To answer this question the NEJM has now published the full data from the original research study on the Pfizer-BioNTech vaccine and made it freely available NEJM 2020;383:2603, similarly the Oxford-AZ vaccine study is available Lancet Dec 2020 and the UK Joint Committee on Vaccination and Immunisation has published a JCVI statement 31/12/20 on why this decision was made. From these papers we can conclude:
• All patients in the Pfizer-BioNTech study received a second dose after 21 days, and this two-dose regimen was 95% effective against Covid-19. For those GPs sticking to the original plan and giving a second dose at 21 days, they can be confident that their patients will be 95% protected.
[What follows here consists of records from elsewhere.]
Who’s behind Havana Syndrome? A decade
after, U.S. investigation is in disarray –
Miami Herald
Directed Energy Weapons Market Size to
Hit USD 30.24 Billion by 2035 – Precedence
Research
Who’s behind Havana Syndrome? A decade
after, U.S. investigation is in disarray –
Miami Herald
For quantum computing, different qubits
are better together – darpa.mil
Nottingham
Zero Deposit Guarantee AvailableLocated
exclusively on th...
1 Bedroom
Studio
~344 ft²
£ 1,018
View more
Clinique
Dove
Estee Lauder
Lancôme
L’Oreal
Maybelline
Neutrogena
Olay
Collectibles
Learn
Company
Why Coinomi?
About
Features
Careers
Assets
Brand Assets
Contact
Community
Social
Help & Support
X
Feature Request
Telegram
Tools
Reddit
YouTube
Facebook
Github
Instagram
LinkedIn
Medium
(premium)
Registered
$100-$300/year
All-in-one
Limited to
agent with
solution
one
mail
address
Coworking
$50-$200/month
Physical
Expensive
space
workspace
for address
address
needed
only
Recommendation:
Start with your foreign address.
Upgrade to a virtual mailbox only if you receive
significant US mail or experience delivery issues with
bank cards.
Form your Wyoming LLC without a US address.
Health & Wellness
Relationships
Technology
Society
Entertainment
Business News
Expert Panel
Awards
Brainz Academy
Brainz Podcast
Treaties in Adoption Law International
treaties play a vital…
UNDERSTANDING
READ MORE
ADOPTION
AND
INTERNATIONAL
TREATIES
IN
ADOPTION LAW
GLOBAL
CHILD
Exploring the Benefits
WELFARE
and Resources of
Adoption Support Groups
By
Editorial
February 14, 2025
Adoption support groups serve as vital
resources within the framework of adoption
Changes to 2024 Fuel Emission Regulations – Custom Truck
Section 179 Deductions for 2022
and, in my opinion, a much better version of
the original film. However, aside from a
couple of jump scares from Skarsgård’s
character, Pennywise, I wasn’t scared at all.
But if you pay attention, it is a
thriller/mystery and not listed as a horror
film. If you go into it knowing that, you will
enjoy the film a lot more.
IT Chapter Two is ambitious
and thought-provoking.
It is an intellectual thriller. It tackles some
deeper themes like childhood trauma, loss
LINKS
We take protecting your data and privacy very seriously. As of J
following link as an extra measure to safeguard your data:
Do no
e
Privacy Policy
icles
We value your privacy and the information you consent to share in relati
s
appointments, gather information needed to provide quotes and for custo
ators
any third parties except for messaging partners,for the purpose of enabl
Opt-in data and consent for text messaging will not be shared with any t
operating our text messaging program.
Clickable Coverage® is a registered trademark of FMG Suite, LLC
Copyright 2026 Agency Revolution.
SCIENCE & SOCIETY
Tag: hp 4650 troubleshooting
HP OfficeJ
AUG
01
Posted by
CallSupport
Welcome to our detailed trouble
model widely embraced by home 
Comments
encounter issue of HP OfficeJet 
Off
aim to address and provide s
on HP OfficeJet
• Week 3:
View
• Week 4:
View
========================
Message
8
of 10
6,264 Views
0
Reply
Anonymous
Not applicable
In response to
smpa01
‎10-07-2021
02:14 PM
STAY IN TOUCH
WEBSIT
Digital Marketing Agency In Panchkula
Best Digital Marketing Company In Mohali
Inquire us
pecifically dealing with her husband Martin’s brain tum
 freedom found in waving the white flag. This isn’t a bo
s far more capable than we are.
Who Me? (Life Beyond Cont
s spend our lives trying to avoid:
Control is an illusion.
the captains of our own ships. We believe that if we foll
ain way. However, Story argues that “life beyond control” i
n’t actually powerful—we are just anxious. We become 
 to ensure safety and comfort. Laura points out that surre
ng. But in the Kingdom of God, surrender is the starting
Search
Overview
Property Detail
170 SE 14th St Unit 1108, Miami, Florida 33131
• For the Pfizer-BioNTech vaccine there is no direct evidence for a delayed second dose regimen as the study did not compare different schedules. But there is direct evidence for the Oxford-AZ vaccine that a second dose at 8 to 12 weeks gives a better immune response compared to a second dose at 4 weeks.
• The Pfizer-BioNTech vaccine starts to become more effective than placebo 10 days after the first dose. In the interval between the first and second dose, the overall reported efficacy was only 52%. However, virtually all of the covid-19 cases occurring in vaccinated patients happened in the first 10 days, before you would expect to see an immune response i.e. before the vaccine was effective. Looking at the study data there is a striking divergence in the incidence graphs between the vaccine and placebo from 10 days.
• If the Pfizer-BioNTech data is just examined from day 14 after the first dose and before the second dose protection rises to 90%. This is only marginally below the 95% efficacy seen after two doses and suggests excellent protection after a single dose. However, this is based on a sub-set of data, the confidence interval is wide (95% CI 52% to 97%) and there is a lack of evidence (rather than evidence of lack) that this immunity is sustained after 21 days.
• The Oxford-AZ vaccine trial did include different dose intervals and found that a longer gap of 8 to 12 weeks led to a greater immune response compared to second dose at 4 weeks.
• The JCVI quote short term efficacy from the Pfizer-BioNTech of around 90% from two weeks after the first dose, and 70% for the Oxford-AZ vaccine with high protection from severe disease and a likely protective immunity of 12 weeks.
• The second dose is considered important to provide longer-lasting protection, and with most vaccines, an extended interval between the first and booster doses leads to a better immune response. There is direct evidence that this is the case with the Oxford-AZ vaccine.
• The JCVI have performed modelling which shows that given the current high rates of Covid-19, vaccinating a greater number with a single dose will prevent more deaths and hospitalisations than vaccinating a smaller number with two doses. Their modelling data suggest that in patients aged over 80 the NNT is only 250 to save one life after the first dose.
• It is important to remember that the Pzizer-BioNTech study excluded a very important group of patients who are at high risk of serious Covid-19: those who are immune-suppressed and on immune suppressive therapy.
• Whilst the results of these studies are unreservedly positive and represent a huge scientific triumph, significant unanswered questions remain:
o Does the vaccine prevent asymptomatic transmission?
o How long will immunity last?
o Will long term side effects emerge?
o How effective will it be in people who are immune-suppressed?
So, in conclusion, the crucial messages for our patients are:
• It takes 2 weeks to have an effective immune response after a single dose of the vaccine
• Patients can be confident that both vaccines give effective protection against covid-19 and severe disease from two weeks after a single dose, but it is not 100% so care and caution will still be needed especially for patients who are immune-suppressed
• Those who receive the Pfizer-BioNTech vaccine seem to have 90% protection two weeks after the first dose, but we don’t know how long it lasts
• Those who receive the Oxford-AZ vaccine seem to have 70% protection after the first dose, but we know that this will last for at least 12 weeks until the second dose
• The 12-week booster is crucial for more enduring protection
Good luck delivering the vaccines in the weeks ahead!